= San Giorgio, Casalbuttano =

Roman Catholic church in Cremona province, Italy

San Giorgio is a late-Renaissance-style, Roman Catholic parish church located in Casalbuttano, Province of Cremona, region of Lombardy, Italy.

==History==
An aedicule-chapel at the site was present since the 12th-century; by the mid 15th century a church was present. By 16th century chapels were present in the church. In 1567, an adjacent cemetery was established.

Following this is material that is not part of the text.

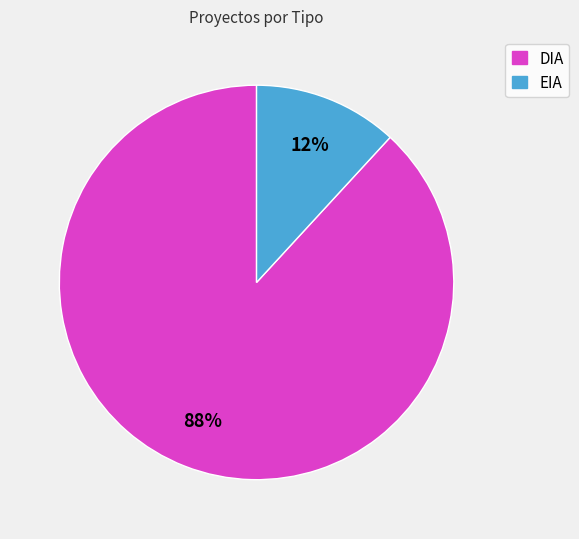

To the nearest percent, what is the difference between the largest and smallest slice percentages?

76%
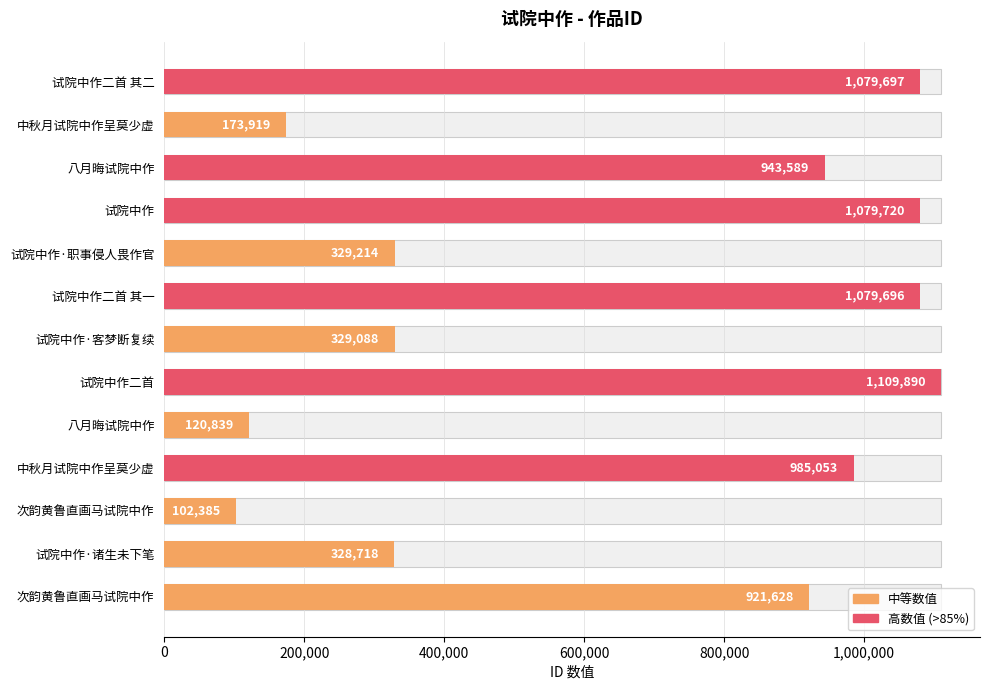

What is the sum of all values?

8583436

In 1581 an organ by the Antenati family of Brescia was built and the church was consecrated in 1600. The belltower measuring 65 meters in height was erected in 1624 -1638. The facade was built by followers of Giuseppe Dattero, but replaced in 1920 by Cesare Nava.

Inside, the main altarpiece depicts a St George and the Dragon (1593) by Marcantonio Mainardi. Other works, including the stucco polyptych, near the altar (1759) are by Giacomo Guerrini.

To the right of the entrances are a canvas depicting St Catherine of Alexandria (1612) by Andrea Mainardi, transferred to this church from the Franciscan church of San Salvatore in 1945; a Madonna in Gloria (first half of 17th-century) a copy of Giulio Campi's main altarpiece at San Sigismondo of Cremona, copy attributed to Stefano Lambri; Marriage of the Virgin by Carlo Landriani; a Madonna of the Rosary with Sts Dominic and Catherine Domenico e Santa Caterina (1652) by Luigi Miradori; and a St Stephen with Sts Bernard and Bernardino (1628) by Marcantonio Mainardi, derived from the Franciscan Convent of San Salvatore.

Over the door at the end of the right nave is a painting of L’Addolorata by Marcantonio Ghislina.

In the chapel on the left are a number of oil paintings, including one depicting St Carlo Borromeo granting communion to those afflicted with the Plague (1840) by Carlo Landriani; a Crucifixion with Saints Francis, Antony, and Bernardino of Siena (17th-century) attributed to Ermenegildo Lambri; a Flight to Egypt, copy of a canvas by Alessandro Turchi; an Annunciation attributed to Ermenegildo Lodi; and a Baptism of Christ (1874) by Giuseppina Baccini.

In the chapel of the Grotto of Lourdes, is a canvas depicting St Francis receiving Stigmata (17th-century), once attributed to Europa Anguissola, also deriving from the church of the Convent of San Salvatore; Death of St Francis Xavier (17th-century); and a Christ carrying Cross (15th-century) attributed to Filippo Mazzola.